Justiça manda retirar catracas duplas dos ônibus de Aracaju em até 30 dias

Decisão considera equipamentos irregulares, inseguros e constrangedores para passageiros; portaria da SMTT foi anulada

Por Redação do Portal A8SE, com informações da Assessoria de Imprensa 19/01/2026 09h32
Justiça manda retirar catracas duplas dos ônibus de Aracaju em até 30 dias
Foto: Setransp

A Justiça de Sergipe determinou a retirada de todas as catracas duplas instaladas nos ônibus do transporte coletivo de Aracaju e da região metropolitana. A decisão, assinada na última sexta-feira (16), é da 12ª Vara Cível da capital e atende a uma ação civil pública movida pelo Ministério Público do Estado de Sergipe (MPSE).

De acordo com a sentença, as catracas sobrepostas, instaladas por determinação da Superintendência Municipal de Transporte e Trânsito (SMTT), descumprem normas técnicas de segurança da Associação Brasileira de Normas Técnicas (ABNT) e causam riscos e constrangimentos aos usuários. A SMTT terá prazo de 30 dias, após o trânsito em julgado, para remover os equipamentos irregulares.

Além disso, a Justiça anulou definitivamente a Portaria nº 065/2023, que havia autorizado a instalação das catracas duplas nos veículos do transporte público.

Por que a Justiça considerou as catracas irregulares

Na decisão, o juiz destacou que as catracas não seguem a norma ABNT NBR 15570, que estabelece medidas obrigatórias para garantir a segurança e a acessibilidade dos passageiros. Segundo a norma, o braço superior da catraca deve ficar entre 90 centímetros e 1,05 metro de altura, e a parte inferior deve manter pelo menos 40 centímetros de distância do piso.

No entanto, as catracas implantadas em Aracaju apresentavam medidas muito diferentes: a parte superior chegava a 1,83 metro de altura, e a inferior ficava a apenas 20 centímetros do chão, o que dificulta ou impede a passagem de muitas pessoas.

Laudos técnicos do Ministério Público confirmaram que os equipamentos não atendem às exigências da ABNT.

Constrangimento e risco para os passageiros

A sentença também reconheceu que as catracas causam constrangimento e dificuldades reais para diversos grupos, como gestantes, pessoas com sobrepeso, idosos, pais e mães com crianças de colo, estudantes com mochilas e passageiros com sacolas ou compras.

Segundo o juiz, a orientação dada pela SMTT para que essas pessoas ficassem na parte da frente do ônibus, sem passar pela catraca, é inviável, já que o espaço é reduzido e há poucos assentos. Além disso, a medida expõe os usuários a situações vexatórias e discriminatórias.
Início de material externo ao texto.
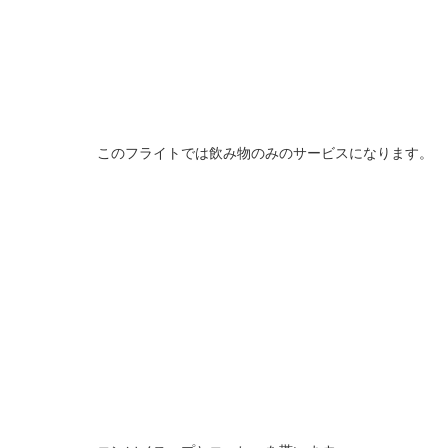
このフライトでは飲み物のみのサービスになります。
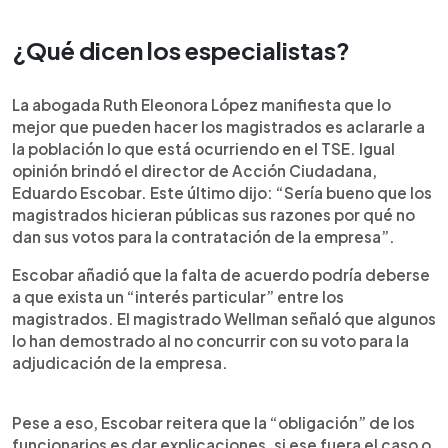
¿Qué dicen los especialistas?
La abogada Ruth Eleonora López manifiesta que lo
mejor que pueden hacer los magistrados es aclararle a
la población lo que está ocurriendo en el TSE. Igual
opinión brindó el director de Acción Ciudadana,
Eduardo Escobar. Este último dijo: “Sería bueno que los
magistrados hicieran públicas sus razones por qué no
dan sus votos para la contratación de la empresa”.
Escobar añadió que la falta de acuerdo podría deberse
a que exista un “interés particular” entre los
magistrados. El magistrado Wellman señaló que algunos
lo han demostrado al no concurrir con su voto para la
adjudicación de la empresa.
Pese a eso, Escobar reitera que la “obligación” de los
funcionarios es dar explicaciones, si ese fuera el caso o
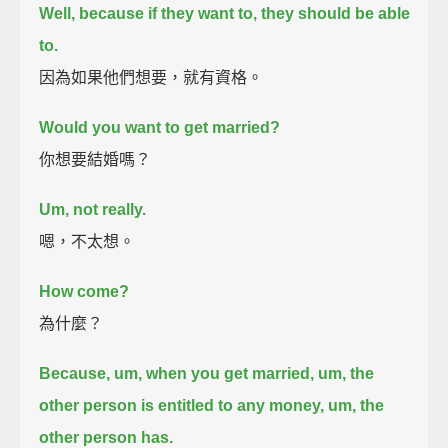
Well, because if they want to, they should be able
to.
因為如果他們想要，就有資格。
Would you want to get married?
你想要結婚嗎？
Um, not really.
嗯，不太想。
How come?
為什麼？
Because, um, when you get married, um,
the
other person is entitled to any money, um, the
other person has.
A decisão ressalta ainda que, em caso de emergência, como acidentes ou pânico, a dificuldade de circulação dentro do ônibus pode colocar vidas em risco.

Combate à evasão de passagens não justifica irregularidades

A SMTT alegou que as catracas duplas ajudaram a reduzir o chamado “pulo da catraca” e a evasão de receitas das empresas de transporte. Embora a Justiça reconheça que o problema existe, o entendimento foi de que isso não pode ser combatido à custa da segurança e da dignidade dos usuários.
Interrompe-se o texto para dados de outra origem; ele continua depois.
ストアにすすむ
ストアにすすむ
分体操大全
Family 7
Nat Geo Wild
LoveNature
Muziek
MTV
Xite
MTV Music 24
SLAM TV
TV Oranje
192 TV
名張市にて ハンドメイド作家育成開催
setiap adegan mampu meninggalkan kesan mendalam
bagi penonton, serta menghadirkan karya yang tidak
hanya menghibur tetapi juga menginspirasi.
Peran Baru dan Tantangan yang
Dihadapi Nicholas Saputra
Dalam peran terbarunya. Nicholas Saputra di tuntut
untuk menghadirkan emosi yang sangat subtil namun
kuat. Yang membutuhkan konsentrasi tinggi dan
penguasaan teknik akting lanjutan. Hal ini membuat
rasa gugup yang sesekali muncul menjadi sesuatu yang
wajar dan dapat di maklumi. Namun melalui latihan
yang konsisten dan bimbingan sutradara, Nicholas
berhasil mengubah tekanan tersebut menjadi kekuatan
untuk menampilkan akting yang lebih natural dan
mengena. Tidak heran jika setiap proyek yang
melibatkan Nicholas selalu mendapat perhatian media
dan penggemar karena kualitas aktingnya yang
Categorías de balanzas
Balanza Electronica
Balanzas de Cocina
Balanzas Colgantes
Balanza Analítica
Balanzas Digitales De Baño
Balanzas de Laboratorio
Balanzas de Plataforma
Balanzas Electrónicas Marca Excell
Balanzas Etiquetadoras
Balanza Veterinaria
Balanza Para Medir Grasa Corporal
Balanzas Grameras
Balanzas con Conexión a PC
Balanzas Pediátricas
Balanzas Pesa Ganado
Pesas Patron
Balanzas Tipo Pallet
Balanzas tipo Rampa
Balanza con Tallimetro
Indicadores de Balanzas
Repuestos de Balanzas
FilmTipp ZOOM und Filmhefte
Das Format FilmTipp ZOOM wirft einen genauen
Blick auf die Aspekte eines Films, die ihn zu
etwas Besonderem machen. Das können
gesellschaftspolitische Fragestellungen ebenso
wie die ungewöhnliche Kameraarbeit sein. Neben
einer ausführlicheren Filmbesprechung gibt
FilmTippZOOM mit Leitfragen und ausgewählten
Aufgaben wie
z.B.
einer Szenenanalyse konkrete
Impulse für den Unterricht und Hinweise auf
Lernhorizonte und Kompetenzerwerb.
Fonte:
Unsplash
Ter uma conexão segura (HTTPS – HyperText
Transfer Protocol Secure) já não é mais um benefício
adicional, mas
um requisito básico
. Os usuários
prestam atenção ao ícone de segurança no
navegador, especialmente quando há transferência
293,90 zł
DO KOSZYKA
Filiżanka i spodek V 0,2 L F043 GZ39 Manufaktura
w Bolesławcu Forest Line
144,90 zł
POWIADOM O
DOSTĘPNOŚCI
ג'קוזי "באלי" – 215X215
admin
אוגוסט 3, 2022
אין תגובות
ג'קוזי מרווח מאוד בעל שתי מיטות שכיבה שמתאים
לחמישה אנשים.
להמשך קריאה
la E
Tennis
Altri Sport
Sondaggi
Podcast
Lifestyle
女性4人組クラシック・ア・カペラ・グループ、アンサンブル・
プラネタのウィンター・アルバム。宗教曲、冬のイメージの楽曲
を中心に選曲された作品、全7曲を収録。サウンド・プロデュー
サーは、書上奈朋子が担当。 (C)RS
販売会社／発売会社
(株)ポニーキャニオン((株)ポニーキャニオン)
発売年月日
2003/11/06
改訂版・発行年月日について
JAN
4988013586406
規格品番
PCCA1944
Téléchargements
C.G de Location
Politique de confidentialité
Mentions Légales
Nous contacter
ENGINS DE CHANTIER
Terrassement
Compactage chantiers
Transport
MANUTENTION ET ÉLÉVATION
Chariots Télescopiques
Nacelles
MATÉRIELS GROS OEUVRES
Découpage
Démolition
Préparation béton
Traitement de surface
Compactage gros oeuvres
O juiz destacou que existem outras alternativas para enfrentar a evasão de passagens, como o uso de câmeras, fiscalização mais efetiva e ações da Guarda Municipal, sem violar normas técnicas nem direitos do consumidor.

O que muda a partir da decisão

Com a sentença

  • a Portaria nº 065/2023 da SMTT foi declarada nula;
  • a SMTT está proibida de autorizar a instalação de catracas duplas ou qualquer equipamento que descumpra as normas da ABNT;
  • todas as catracas irregulares devem ser removidas em até 30 dias;
  • o transporte coletivo deve voltar a adotar apenas equipamentos que garantam segurança, acessibilidade e dignidade aos passageiros.

A decisão reforça que o transporte público é um direito social e deve ser oferecido de forma segura, inclusiva e sem constrangimentos para a população.